* **SELECTION**

════

1. How does evaporation generate cooling in swamp coolers?

Evaporation is a process in which liquid water is converted into water vapor. This conversion requires energy, which is taken from the surrounding environment in the form of heat. As the water evaporates, the surrounding air is cooled down, thus generating a cooling effect.

2. Why are swamp coolers more efficient in dry climates?

Swamp coolers work by adding moisture to the air through evaporation. In dry climates, the air is able to absorb more moisture, allowing for a greater amount of evaporation and a more significant cooling effect. In humid climates, the air is already saturated with moisture, making it more difficult for evaporation to occur.

3. Do swamp coolers use a lot of water?

Swamp coolers do use water, but they use significantly less than traditional air conditioners. This is because the water is constantly recycled through the system, and only a small amount is needed for the evaporation process. Additionally, swamp coolers do not require a constant flow of water, as they only need to replenish the water that has evaporated.

4. Can swamp coolers cool large spaces?

════

* **GIVEN PROBLEM A**
Starting with the first of the rows and going on through the line with "order: Lepidoptera", rewrite those lines with "phylum" swapped for "division" and nothing else altered.

════

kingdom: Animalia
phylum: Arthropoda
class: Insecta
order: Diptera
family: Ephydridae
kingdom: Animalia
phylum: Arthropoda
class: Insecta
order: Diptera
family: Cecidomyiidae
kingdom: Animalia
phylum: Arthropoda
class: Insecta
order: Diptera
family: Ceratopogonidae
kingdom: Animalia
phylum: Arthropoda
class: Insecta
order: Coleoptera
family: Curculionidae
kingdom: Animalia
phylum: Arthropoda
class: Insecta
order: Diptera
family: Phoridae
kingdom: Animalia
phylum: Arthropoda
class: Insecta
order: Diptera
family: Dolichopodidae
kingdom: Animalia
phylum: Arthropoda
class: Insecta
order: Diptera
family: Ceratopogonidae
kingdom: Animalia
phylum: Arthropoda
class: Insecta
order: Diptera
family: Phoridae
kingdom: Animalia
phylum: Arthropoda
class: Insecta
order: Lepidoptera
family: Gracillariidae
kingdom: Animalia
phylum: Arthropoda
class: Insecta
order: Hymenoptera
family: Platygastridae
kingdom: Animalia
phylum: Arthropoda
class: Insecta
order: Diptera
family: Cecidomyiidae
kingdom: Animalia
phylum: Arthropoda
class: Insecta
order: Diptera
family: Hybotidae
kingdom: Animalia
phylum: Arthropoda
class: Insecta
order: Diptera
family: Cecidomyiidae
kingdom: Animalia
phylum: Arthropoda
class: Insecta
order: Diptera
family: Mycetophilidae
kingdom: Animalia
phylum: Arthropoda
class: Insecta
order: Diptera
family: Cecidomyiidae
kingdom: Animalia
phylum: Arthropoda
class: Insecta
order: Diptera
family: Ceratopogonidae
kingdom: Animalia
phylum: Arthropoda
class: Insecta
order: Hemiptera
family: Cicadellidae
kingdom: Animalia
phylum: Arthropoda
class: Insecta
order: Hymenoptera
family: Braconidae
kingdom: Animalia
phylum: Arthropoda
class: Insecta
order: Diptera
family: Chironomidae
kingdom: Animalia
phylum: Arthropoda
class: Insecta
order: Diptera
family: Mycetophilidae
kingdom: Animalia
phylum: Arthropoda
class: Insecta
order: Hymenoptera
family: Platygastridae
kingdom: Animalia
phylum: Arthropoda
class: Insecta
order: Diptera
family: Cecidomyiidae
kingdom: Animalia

════

* **GIVEN PROBLEM B**
In the swamp cooler text, where does the energy needed for evaporation come from?

* **PROBLEM SOLUTION A**
kingdom: Animalia
division: Arthropoda
class: Insecta
order: Diptera
family: Ephydridae
kingdom: Animalia
division: Arthropoda
class: Insecta
order: Diptera
family: Cecidomyiidae
kingdom: Animalia
division: Arthropoda
class: Insecta
order: Diptera
family: Ceratopogonidae
kingdom: Animalia
division: Arthropoda
class: Insecta
order: Coleoptera
family: Curculionidae
kingdom: Animalia
division: Arthropoda
class: Insecta
order: Diptera
family: Phoridae
kingdom: Animalia
division: Arthropoda
class: Insecta
order: Diptera
family: Dolichopodidae
kingdom: Animalia
division: Arthropoda
class: Insecta
order: Diptera
family: Ceratopogonidae
kingdom: Animalia
division: Arthropoda
class: Insecta
order: Diptera
family: Phoridae
kingdom: Animalia
division: Arthropoda
class: Insecta
order: Lepidoptera

* **PROBLEM SOLUTION B**
It is taken from the surrounding environment in the form of heat.